Boston, Mass. From the Department of Plastic Surgery, Children's Hospital Boston, Harvard Medical School; the Department of Orthopedic Surgery, Brigham and Women's Hospital, Harvard Medical School; and the Program in Oral and Maxillofacial Pathology, Harvard School of Dental Medicine.
Plast Reconstr Surg. 2010 Oct;126(4):1311-1319. doi: 10.1097/PRS.0b013e3181ea4524.
Cranioplasty in children is difficult because autologous bone is limited. To expand the calvarial donor site, surgeons have used bone dust harvested with a power drill and particulate bone taken with a bit and brace. The purpose of this study was to compare bone dust and particulate bone for inlay cranioplasty.

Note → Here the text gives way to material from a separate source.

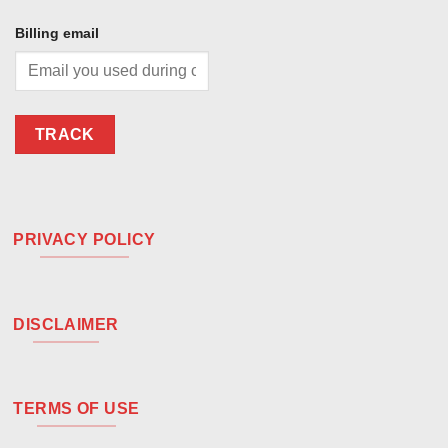
Billing email
TRACK
PRIVACY POLICY
DISCLAIMER
TERMS OF USE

A critical-size defect was made in the parietal bone of rabbits and managed in three ways: group I (n = 5), no implant; group II (n = 6), bone dust implant; and group III (n = 6), particulate graft implant. Bone dust and particulate graft were obtained using a power burr or brace and bit, respectively. Bone dust and particulate graft volume was calculated using a micrometer. Computed tomography was performed 4, 8, and 16 weeks after cranioplasty to determine ossification; histology also was studied.
The average volume of particulate bone fragments (6.2 × 10 mm) was 344-fold greater than bone dust particles (1.8 × 10 mm) (p < 0.0001). Four weeks postoperatively, the filled volume of the experimental defect was 6.8 ± 4.9 percent in group I, 8.4 ± 7.4 percent in group II, and 43.0 ± 7.2 percent in group III. Eight weeks postoperatively, the filled volume was 22.3 ± 3.9 percent in group I, 29.1 ± 6.7 percent in group II, and 80.0 ± 8.9 percent in group III. Sixteen weeks postoperatively, the defect was closed 38.6 ± 11.1 percent in group I, 41.3 ± 11.2 percent in group II, and 99.3 ± 1.5 percent in group III (p < 0.0001).
Particulate bone graft ossifies full-thickness cranial defects. Bone dust is ineffective and resorbs, possibly because of its smaller particle size and/or thermal injury during harvesting. Particulate graft, and not bone dust, is suitable for inlay cranioplasty.
儿童颅骨修复困难,因为自体骨有限。为了扩大颅骨供体部位,外科医生使用骨钻采集骨屑和骨钻与骨钻采集颗粒状骨。本研究旨在比较颗粒状骨和骨屑用于镶嵌式颅骨修复。
在兔颅骨顶骨上制作临界尺寸缺损,采用三种方法处理:I 组(n=5),无植入物;II 组(n=6),植入骨屑;III 组(n=6),植入颗粒状移植物。分别使用骨钻和骨钻采集骨屑和颗粒状移植物。使用千分尺计算骨屑和颗粒状移植物的体积。颅骨成形术后 4、8 和 16 周行 CT 检查确定骨化情况;还进行了组织学研究。
颗粒状骨碎片的平均体积(6.2×10mm)是骨屑颗粒(1.8×10mm)的 344 倍(p<0.0001)。术后 4 周,实验组缺损填充体积 I 组为 6.8±4.9%,II 组为 8.4±7.4%,III 组为 43.0±7.2%。术后 8 周,I 组填充体积为 22.3±3.9%,II 组为 29.1±6.7%,III 组为 80.0±8.9%。术后 16 周,I 组缺损闭合率为 38.6±11.1%,II 组为 41.3±11.2%,III 组为 99.3±1.5%(p<0.0001)。
颗粒状骨移植物可使全层颅骨缺损骨化。骨屑无效并吸收,可能是因为其粒径较小和/或采集过程中的热损伤。颗粒状移植物而非骨屑适用于镶嵌式颅骨修复。